Ramos Lopez Daniel, Flores Francisco J, Espindola Andres S
Institute for Biosecurity and Microbial Forensics (IBMF), Oklahoma State University, Stillwater, OK 74078, USA.
Department of Entomology and Plant Pathology, Oklahoma State University, Stillwater, OK 74078, USA.
Biology (Basel). 2025 Jan 14;14(1):69. doi: 10.3390/biology14010069.
Metagenomics analysis has enabled the measurement of the microbiome diversity in environmental samples without prior targeted enrichment. Functional and phylogenetic studies based on microbial diversity retrieved using HTS platforms have advanced from detecting known organisms and discovering unknown species to applications in disease diagnostics. Robust validation processes are essential for test reliability, requiring standard samples and databases deriving from real samples and in silico generated artificial controls. We propose a MeStanG as a resource for generating HTS Nanopore data sets to evaluate present and emerging bioinformatics pipelines. MeStanG allows samples to be designed with user-defined organism abundances expressed as number of reads, reference sequences, and predetermined or custom errors by sequencing profiles. The simulator pipeline was evaluated by analyzing its output mock metagenomic samples containing known read abundances using read mapping, genome assembly, and taxonomic classification on three scenarios: a bacterial community composed of nine different organisms, samples resembling pathogen-infected wheat plants, and a viral pathogen serial dilution sampling. The evaluation was able to report consistently the same organisms, and their read abundances as provided in the mock metagenomic sample design.

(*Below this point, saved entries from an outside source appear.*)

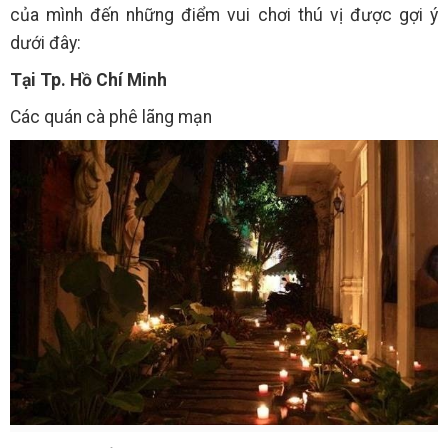
của mình đến những điểm vui chơi thú vị được gợi ý
dưới đây:
Tại Tp. Hồ Chí Minh
Các quán cà phê lãng mạn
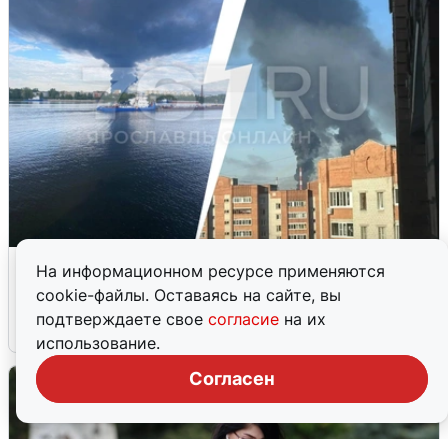
Ночная атака БПЛА на Ярославль:
На информационном ресурсе применяются
попадания и последствия
cookie-файлы. Оставаясь на сайте, вы
подтверждаете свое
согласие
на их
6 августа
0
использование.
Согласен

Based on this performance and its novel capacity of generating exact number of reads, MeStanG can be used by scientists to develop mock metagenomic samples (artificial HTS data sets) to assess the diagnostic performance metrics of bioinformatic pipelines, allowing the user to choose predetermined or customized models for research and training.

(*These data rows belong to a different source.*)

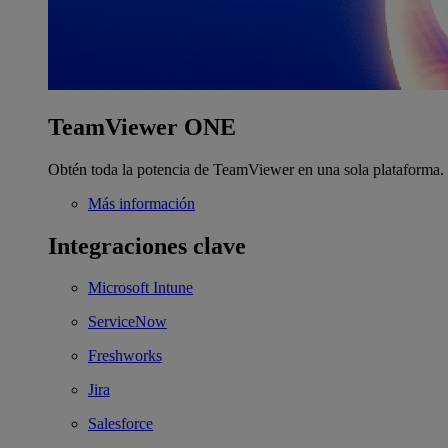
TeamViewer ONE
Obtén toda la potencia de TeamViewer en una sola plataforma.
Más información
Integraciones clave
Microsoft Intune
ServiceNow
Freshworks
Jira
Salesforce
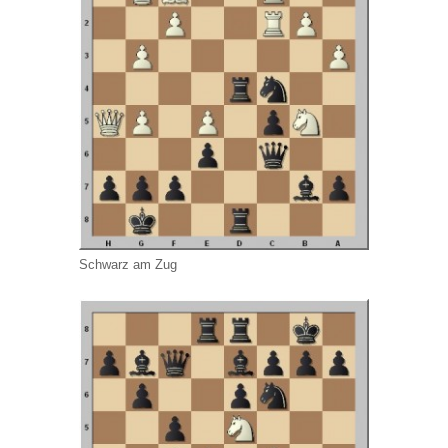
Schwarz am Zug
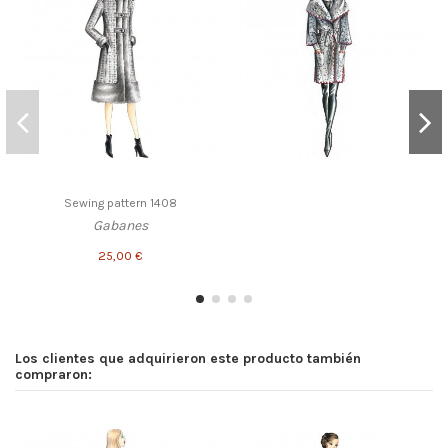
Sewing pattern 1408
Gabanes
25,00 €
Los clientes que adquirieron este producto también
compraron:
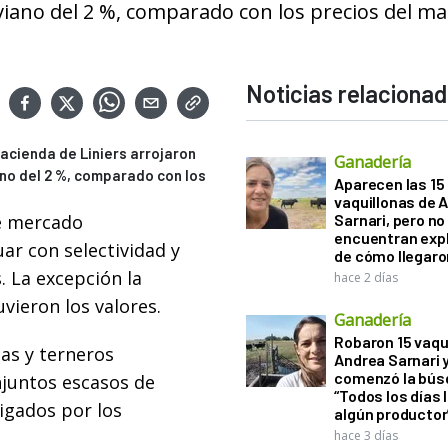
viano del 2 %, comparado con los precios del ma
Noticias relaciona
acienda de Liniers arrojaron
Ganadería
ano del 2 %, comparado con los
Aparecen las 15
vaquillonas de 
se mercado
Sarnari, pero no
encuentran exp
ar con selectividad y
de cómo llegaron
. La excepción la
hace 2 días
vieron los valores.
Ganadería
Robaron 15 vaqu
nas y terneros
Andrea Sarnari 
comenzó la bús
njuntos escasos de
“Todos los días 
igados por los
algún productor
hace 3 días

宏基因组学分析能够在无需事先进行靶向富集的情况下,对环境样本中的微生物群落多样性进行测量。基于使用高通量测序(HTS)平台获取的微生物多样性开展的功能和系统发育研究,已从检测已知生物体和发现未知物种发展到应用于疾病诊断。强大的验证流程对于测试可靠性至关重要,这需要源自真实样本的标准样本和数据库以及计算机生成的人工对照。我们提出了MeStanG,作为一种用于生成HTS纳米孔数据集以评估当前和新兴生物信息学流程的资源。MeStanG允许用户根据测序图谱,以读取数、参考序列以及预定或自定义错误来设计具有用户定义生物体丰度的样本。通过在三种情况下对包含已知读取丰度的模拟宏基因组样本输出进行分析,即由九种不同生物体组成的细菌群落、类似病原体感染小麦植株的样本以及病毒病原体系列稀释采样,对模拟器流程进行了评估。评估能够一致地报告模拟宏基因组样本设计中所提供的相同生物体及其读取丰度。基于这一性能及其生成精确读取数的新能力,科学家可以使用MeStanG来开发模拟宏基因组样本(人工HTS数据集),以评估生物信息学流程的诊断性能指标,允许用户选择预定或定制模型用于研究和培训。